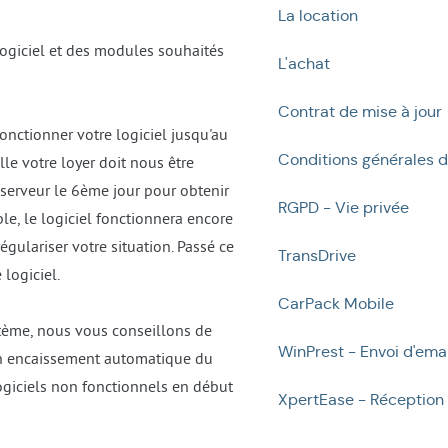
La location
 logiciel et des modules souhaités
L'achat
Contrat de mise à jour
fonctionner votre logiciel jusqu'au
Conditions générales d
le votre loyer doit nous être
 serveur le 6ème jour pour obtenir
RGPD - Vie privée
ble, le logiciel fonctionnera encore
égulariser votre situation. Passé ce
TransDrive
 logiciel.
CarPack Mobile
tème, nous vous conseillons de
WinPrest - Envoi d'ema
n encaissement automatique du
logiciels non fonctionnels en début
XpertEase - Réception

* * *

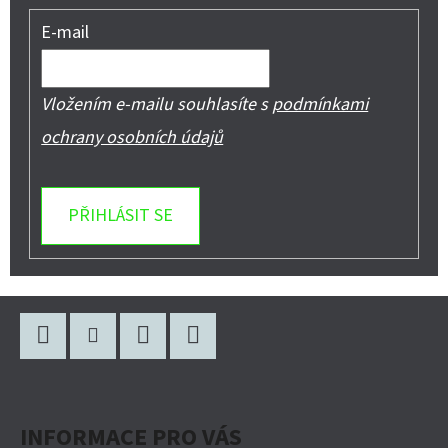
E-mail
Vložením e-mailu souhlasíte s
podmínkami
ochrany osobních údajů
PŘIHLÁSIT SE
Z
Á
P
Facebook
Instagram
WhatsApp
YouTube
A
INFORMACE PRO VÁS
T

...

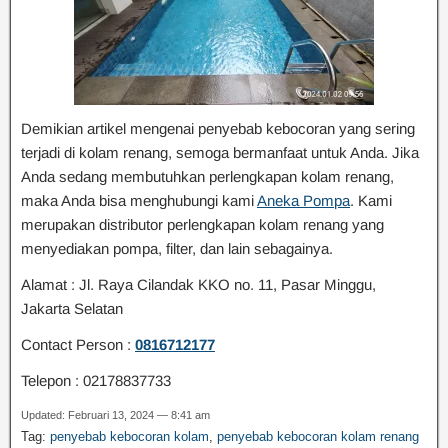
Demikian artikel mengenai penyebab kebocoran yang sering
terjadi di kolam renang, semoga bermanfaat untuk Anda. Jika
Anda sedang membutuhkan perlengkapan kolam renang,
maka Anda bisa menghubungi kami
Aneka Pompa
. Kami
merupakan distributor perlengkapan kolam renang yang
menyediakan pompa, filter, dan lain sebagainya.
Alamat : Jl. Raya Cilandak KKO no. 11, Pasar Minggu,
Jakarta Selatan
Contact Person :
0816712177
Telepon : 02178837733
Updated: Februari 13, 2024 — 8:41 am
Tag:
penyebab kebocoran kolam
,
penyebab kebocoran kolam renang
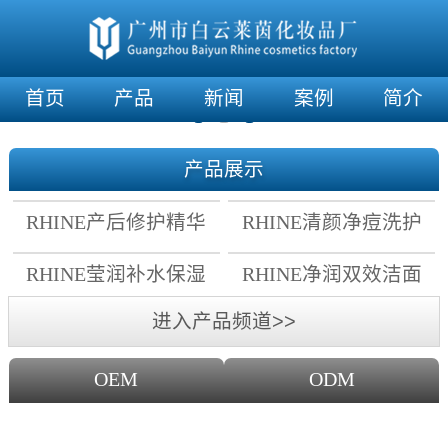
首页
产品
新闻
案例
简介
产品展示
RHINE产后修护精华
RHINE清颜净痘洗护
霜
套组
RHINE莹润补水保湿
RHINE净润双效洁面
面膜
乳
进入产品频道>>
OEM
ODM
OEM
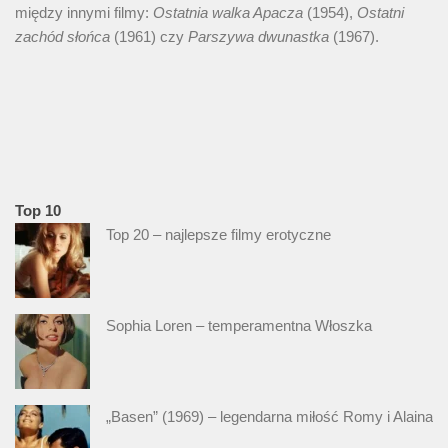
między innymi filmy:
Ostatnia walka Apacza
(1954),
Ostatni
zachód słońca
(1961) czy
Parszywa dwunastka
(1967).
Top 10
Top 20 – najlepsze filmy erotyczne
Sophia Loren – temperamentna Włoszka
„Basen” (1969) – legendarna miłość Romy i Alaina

### ABOUT THIS EXERCISE
Tally the lines in the three blocks above that contain the string "kebocoran". Reply with the number only.

### OUTPUT
3